Un projet urgent pour un édifice historique
Le clocher sonne toujours et les mariages se célèbrent encore, mais derrière la solidité apparente, l’urgence est là. « Les couvertures sont fatiguées, il y a quelques fuites ponctuelles », alerte le maire Éric Jubert. Pour préserver ce joyau qui fait le caractère de la « petite Venise de la Beauce », la municipalité ne peut plus attendre.
Lancé il y a six ans, avant la crise du Covid, le projet a connu des vents contraires : changement d’architecte et situation financière tendue. Cette fois, c’est lancé. La première tranche débutera en septembre 2026.
Un appel à la générosité publique
L’enveloppe totale est de 2,6 millions d’euros. « C’est le chantier du mandat, ou presque », confesse l’édile. Une somme colossale pour cette commune de près de 5 000 habitants, qui doit composer avec une conjoncture économique serrée. « Bonneval est riche en patrimoine ancien, nous rénovons tout depuis quatre ou cinq ans, mais là, c’est le gros morceau. »
Le marché public précise le périmètre de la première phase : le bas-côté Sud de l’église. Pendant 16 mois, les ouvriers restaureront les charpentes, les couvertures, la maçonnerie en pierre de taille et les vitraux. Pour permettre la continuité des offices et des visites, des structures de protection temporaires seront déployées au-dessus de l’édifice, garantissant le maintien du site « hors d’eau ».

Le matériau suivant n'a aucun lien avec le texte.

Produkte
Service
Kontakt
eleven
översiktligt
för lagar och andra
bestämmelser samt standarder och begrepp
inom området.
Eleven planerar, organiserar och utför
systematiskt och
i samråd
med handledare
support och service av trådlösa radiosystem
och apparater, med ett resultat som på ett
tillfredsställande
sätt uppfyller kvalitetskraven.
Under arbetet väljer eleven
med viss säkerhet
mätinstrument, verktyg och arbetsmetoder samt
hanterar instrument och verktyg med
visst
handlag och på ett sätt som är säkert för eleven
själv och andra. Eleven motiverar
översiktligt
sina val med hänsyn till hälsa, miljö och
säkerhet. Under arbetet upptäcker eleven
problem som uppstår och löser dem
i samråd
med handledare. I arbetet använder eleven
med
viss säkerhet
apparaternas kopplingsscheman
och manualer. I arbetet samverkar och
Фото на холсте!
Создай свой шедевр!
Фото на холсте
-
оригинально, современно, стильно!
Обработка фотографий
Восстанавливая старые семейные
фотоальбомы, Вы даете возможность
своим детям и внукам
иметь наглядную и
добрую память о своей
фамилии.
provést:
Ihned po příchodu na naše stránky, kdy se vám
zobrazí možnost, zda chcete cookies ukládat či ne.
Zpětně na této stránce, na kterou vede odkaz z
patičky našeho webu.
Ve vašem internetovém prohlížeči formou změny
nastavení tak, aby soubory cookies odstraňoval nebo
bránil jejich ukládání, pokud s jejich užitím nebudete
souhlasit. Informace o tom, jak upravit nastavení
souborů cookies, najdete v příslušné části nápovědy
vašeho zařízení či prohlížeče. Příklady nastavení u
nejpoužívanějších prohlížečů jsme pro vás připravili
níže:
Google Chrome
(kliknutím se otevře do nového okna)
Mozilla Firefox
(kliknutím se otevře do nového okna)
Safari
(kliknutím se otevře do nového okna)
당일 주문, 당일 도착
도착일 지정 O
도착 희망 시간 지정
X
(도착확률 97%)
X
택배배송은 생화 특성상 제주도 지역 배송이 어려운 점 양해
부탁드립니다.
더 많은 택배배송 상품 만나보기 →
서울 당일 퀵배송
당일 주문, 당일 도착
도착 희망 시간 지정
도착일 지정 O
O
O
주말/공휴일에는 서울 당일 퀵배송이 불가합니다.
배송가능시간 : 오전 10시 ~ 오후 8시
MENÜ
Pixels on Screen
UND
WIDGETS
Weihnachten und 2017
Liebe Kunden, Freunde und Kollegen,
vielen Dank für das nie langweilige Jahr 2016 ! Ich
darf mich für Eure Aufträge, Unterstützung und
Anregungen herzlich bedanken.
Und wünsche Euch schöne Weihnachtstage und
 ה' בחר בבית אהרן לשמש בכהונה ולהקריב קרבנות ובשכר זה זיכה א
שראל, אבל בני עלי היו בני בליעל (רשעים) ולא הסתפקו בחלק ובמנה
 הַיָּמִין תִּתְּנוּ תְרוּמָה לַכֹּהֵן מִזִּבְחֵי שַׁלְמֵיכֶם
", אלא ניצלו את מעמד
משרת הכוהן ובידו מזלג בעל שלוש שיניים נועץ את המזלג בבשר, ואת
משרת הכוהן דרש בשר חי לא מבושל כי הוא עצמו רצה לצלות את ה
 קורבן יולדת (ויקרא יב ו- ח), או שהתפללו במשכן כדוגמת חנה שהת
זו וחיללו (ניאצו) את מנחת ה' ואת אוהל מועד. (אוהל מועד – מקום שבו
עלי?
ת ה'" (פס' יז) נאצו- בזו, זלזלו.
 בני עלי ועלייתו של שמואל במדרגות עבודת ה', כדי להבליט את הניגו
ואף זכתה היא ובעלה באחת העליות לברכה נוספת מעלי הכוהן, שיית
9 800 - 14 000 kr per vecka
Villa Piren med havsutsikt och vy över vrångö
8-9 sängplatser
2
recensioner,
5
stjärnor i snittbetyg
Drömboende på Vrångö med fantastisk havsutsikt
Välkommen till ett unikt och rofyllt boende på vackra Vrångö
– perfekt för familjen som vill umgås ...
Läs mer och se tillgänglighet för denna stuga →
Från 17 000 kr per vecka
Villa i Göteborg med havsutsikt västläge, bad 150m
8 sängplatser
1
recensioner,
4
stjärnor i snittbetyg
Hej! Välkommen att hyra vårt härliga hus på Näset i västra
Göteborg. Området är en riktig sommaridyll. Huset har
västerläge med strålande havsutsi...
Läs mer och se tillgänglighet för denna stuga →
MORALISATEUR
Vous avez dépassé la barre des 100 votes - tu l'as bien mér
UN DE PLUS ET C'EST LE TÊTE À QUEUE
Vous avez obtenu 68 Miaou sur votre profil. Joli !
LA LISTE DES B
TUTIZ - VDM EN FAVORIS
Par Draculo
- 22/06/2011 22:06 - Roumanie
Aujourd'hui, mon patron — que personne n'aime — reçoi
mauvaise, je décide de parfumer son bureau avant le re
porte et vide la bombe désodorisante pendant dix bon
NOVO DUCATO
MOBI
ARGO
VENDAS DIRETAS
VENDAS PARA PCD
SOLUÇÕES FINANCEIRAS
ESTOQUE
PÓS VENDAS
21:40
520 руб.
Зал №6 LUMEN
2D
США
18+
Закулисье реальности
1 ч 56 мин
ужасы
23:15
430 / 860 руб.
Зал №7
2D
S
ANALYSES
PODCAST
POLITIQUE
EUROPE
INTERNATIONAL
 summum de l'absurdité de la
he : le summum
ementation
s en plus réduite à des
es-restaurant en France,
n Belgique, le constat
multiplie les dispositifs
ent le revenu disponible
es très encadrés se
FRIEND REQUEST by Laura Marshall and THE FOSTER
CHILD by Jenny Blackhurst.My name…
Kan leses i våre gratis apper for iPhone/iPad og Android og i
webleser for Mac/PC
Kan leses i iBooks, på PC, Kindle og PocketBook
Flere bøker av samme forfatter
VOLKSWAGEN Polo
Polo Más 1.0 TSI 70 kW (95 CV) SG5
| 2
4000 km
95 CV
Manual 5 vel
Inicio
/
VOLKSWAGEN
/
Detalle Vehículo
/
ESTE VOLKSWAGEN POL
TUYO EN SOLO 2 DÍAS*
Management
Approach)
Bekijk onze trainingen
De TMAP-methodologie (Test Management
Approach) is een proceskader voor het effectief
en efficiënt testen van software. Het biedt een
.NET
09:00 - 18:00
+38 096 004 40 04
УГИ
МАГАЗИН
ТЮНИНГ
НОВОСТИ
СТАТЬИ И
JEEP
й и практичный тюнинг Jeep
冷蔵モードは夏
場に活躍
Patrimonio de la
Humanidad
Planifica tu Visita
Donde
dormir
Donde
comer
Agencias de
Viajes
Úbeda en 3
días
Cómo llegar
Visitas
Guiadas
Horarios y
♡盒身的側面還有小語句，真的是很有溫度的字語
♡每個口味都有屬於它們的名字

Pour boucler le budget, la mairie s’appuie sur un millefeuille de subventions (Drac, État, Département). La première tranche, chiffrée à environ 800 000 euros, bénéficiera de ces soutiens publics. Mais la ville compte aussi sur les dons via le mécénat. « On fait un appel aux dons, les gens apportent leur petite obole », explique Éric Jubert.
Un coût qui suscite des débats
Si la plupart des habitants saluent la sauvegarde du patrimoine, le coût des travaux fait parfois grincer des dents. « Certains estiment que c’est beaucoup d’argent pour un lieu de culte », reconnaît le maire.
Sur le plan économique, la municipalité a privilégié la proximité : sur les cinq entreprises désignées pour cette première phase, trois sont issues d’Eure-et-Loir et deux des départements limitrophes. Une manière de faire ruisseler l’investissement public sur le tissu local.
Il faudra être patient pour voir l’édifice totalement libéré de ses échafaudages. Avec un découpage en trois tranches, la fin des travaux est espérée d’ici 7 ou 8 ans, soit à l’horizon 2033-2034.